Orr accepted the setback with his courtly Texas grace, but he did not abandon the goal. ACSO and aggressive isolationism became obsessions with him. He privately enlisted Admiral Link in his crusade, assuming that a military man and intelligence director would see the wisdom of his goal.
Link confided in Stone that he did not. The admiral stayed close to Donald Orr because he wanted to know what the senator was planning. He believed Orr to be a dangerous man: a man with bad ideas and the charm to sell them.
It was a typically brisk morning on San Diego Bay. Stone’s curly blond hair danced against his forehead. The salty sea wind was ribboned with the faint smell of diesel fuel. The unique gas-and-steel tang, the odor of latent warfare, was coming from the naval station just southeast of the convention center. The sounds of traffic moving along Harbor Drive mingled with the cries of sea birds and the roar of jets that landed every few minutes at the airport a few miles to the north. It was sensory chaos, but none of it bothered Stone.

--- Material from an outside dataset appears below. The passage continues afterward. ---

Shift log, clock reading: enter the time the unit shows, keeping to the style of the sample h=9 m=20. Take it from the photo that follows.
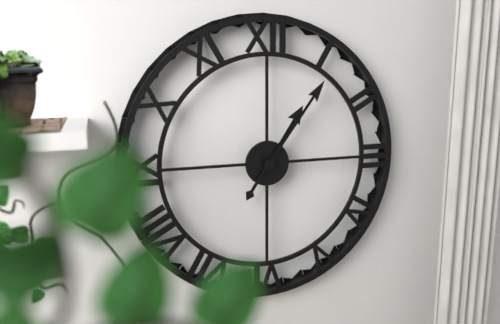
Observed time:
h=1 m=6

He was a source of calm in the midst of political and environmental anarchy. He had to be. What they did here would alter the course of world history.
An ironic destiny for someone who did not care to be a part of that stream, Stone thought. All the young man cared about was securing the goals Kenneth Link had set for them both. They were unusual ends, and it would take extraordinary means to get there. But they would succeed.
They had to.
Stone showed the security guard his pass and entered the convention center. A huge American flag hung on the south side of the room; the banner of the USF was suspended from the north side. Both were being steam-ironed to remove the wrinkles. Then they would be rolled and dropped when the convention got under way. Below them, rows of chairs were still being set up, their backs draped with gold and blue covers. Those were the colors of the convention. They signified a new dawn in a clear sky. The slogan of the convention was, “A New Day for America.”
That it would be. But not in the way that Don Orr imagined.
Stone went to the podium to see how work on the sound system was progressing. Texas Congresswoman Nicolet Murat was there, waiting to run a sound check. Nicolet would be giving the keynote address the next day. She came from oil money and was in line to become Treasury secretary in an Orr administration. Stone smiled a crooked smile as he greeted Congresswoman Murat and her executive assistant. It was exciting to be part of a big machine with its parts and pieces nearly ready to engage. And not in the way its designer imagined.
The lopsided smile broadened.
How could dead history compare to rich, explosive life?